Can we confidently state that the high survival in Meyer (2016) suggests that intervention improves survival?

I could buy this in the Meyer study. My experience suggests that increasing numbers of children in the US are having interventions, therefore we could link these high five-year survival rates to the interventions.

However, I just don't buy that increasing numbers of children in the UK (Wu et al is a UK population study) in the period studied were receiving full interventions - or any interventions at all, for that matter. I think the Wu et al high survival statistics deserve closer analysis and, in fact, may be the key to establishing whether the Meyer results are really down to the interventions or whether we are in danger of confusing correlation with causation in this case.

My view is - and I say this having not yet spent long looking at the Meyer study, and it's a while since I spent time on Wu - that Kosho and Carey are in great danger of doing exactly this. I do not think we can safely say that children are surviving longer because of interventions based on increasing survival in population-based studies.

Factors that may contribute to longer survival in population-based studies may, for example, include the improvements in prenatal screening, which mean that many fetuses are simply removed from the studies by virtue of termination of pregnancy after diagnosis. Fetuses who present with more, or more severe, medical issues are perhaps over-represented in this group. Thus, those who remain undetected are more likely than ever before to be the healthiest children, and this translates into better survival statistics.

There are likely to be other factors also contributing to increasing survival in population-based studies. I would argue that Wu et al in many ways discredits Meyer. It shows that the increase in survival in Meyer may simply be due to the fact that the general trend is for longer survival, regardless of intervention.

Review of other evidence and conclusions from Kosho and Carey

The paper then goes onto look at the other evidence for treatment, including the increasing evidence base for cardiac surgery in improving survival for children with trisomy 13 and trisomy 18. They quote a number of both familiar and less familiar papers, although not in detail, and there is no discussion about whether cardiac surgeries were performed later or earlier, or selection criteria, etc.

They quote an interesting paper, Nishi et al (2014), which looked at oesophageal atresia and showed that children with trisomy 18 who had full repairs had better one-year survival figures than those who had palliative surgeries. They also refer to Nelson et al (2012), which does show increasing intervention for children who have trisomy 13 or trisomy 18, but does not relate the interventions to survival.

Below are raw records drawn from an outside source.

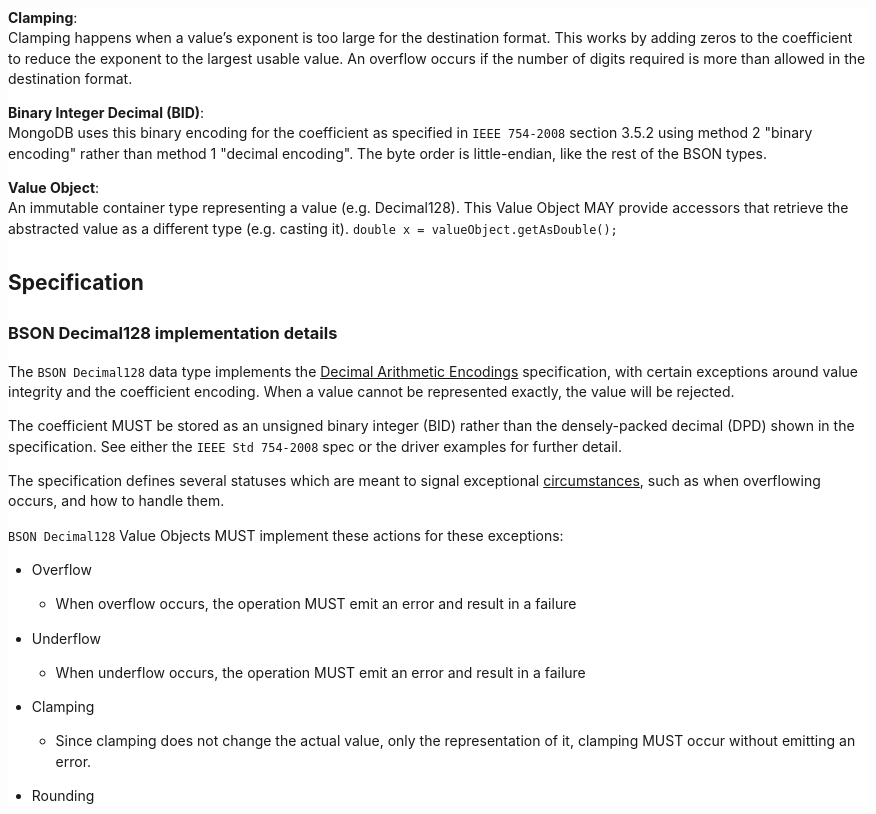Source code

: **Clamping**:\
Clamping happens when a value’s exponent is too large for the destination format. This works by adding
zeros to the coefficient to reduce the exponent to the largest usable value. An overflow occurs if the number of digits
required is more than allowed in the destination format.

**Binary Integer Decimal (BID)**:\
MongoDB uses this binary encoding for the coefficient as specified in `IEEE 754-2008`
section 3.5.2 using method 2 "binary encoding" rather than method 1 "decimal encoding". The byte order is little-endian,
like the rest of the BSON types.

**Value Object**:\
An immutable container type representing a value (e.g. Decimal128). This Value Object MAY provide
accessors that retrieve the abstracted value as a different type (e.g. casting it).
`double x = valueObject.getAsDouble();`

## Specification

### BSON Decimal128 implementation details

The `BSON Decimal128` data type implements the
[Decimal Arithmetic Encodings](http://speleotrove.com/decimal/decbits.html) specification, with certain exceptions
around value integrity and the coefficient encoding. When a value cannot be represented exactly, the value will be
rejected.

The coefficient MUST be stored as an unsigned binary integer (BID) rather than the densely-packed decimal (DPD) shown in
the specification. See either the `IEEE Std 754-2008` spec or the driver examples for further detail.

The specification defines several statuses which are meant to signal exceptional
[circumstances](http://speleotrove.com/decimal/daexcep.html), such as when overflowing occurs, and how to handle them.

`BSON Decimal128` Value Objects MUST implement these actions for these exceptions:

- Overflow

  - When overflow occurs, the operation MUST emit an error and result in a failure

- Underflow

  - When underflow occurs, the operation MUST emit an error and result in a failure

- Clamping

  - Since clamping does not change the actual value, only the representation of it, clamping MUST occur without emitting
    an error.

- Rounding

They of course refer to Kosho's own work of 2006, which remains one of the most useful research papers to cite regarding the impact of intervention overall.

Kosho and Carey conclude in this paper that "the body of evidence indicates that intervention does make a difference in survival in infants with trisomy 13 or trisomy 18", although cautiously adding that this makes it a reasonable option to discuss with parents - hardly a ringing endorsement.

Closing thoughts

My thoughts are that, in 2016, we haven't really moved forward very far from 2006. 10 years on from the original Kosho paper, we have a lot more literature to get to grips with, but really we can still only say from the limited evidence that intervention does seem to prolong life in children with trisomy 13 and trisomy 18. But the evidence remains limited in quality and far from convincing. We don't seem to have made great strides in establishing which interventions help which children; in understanding the risks of cardiac surgery for individual children with trisomy 18; in developing a good understanding of the unique needs of these children.

As to this paper, it is a useful run through the literature. A good starting point for families exploring intervention, and a useful rebuttal of the Subramaniam paper (which will no doubt be used against families), but it does not really answer the question conclusively as to whether intervention prolongs life in children with trisomy 18. I think that is because this question is unanswerable at the present time.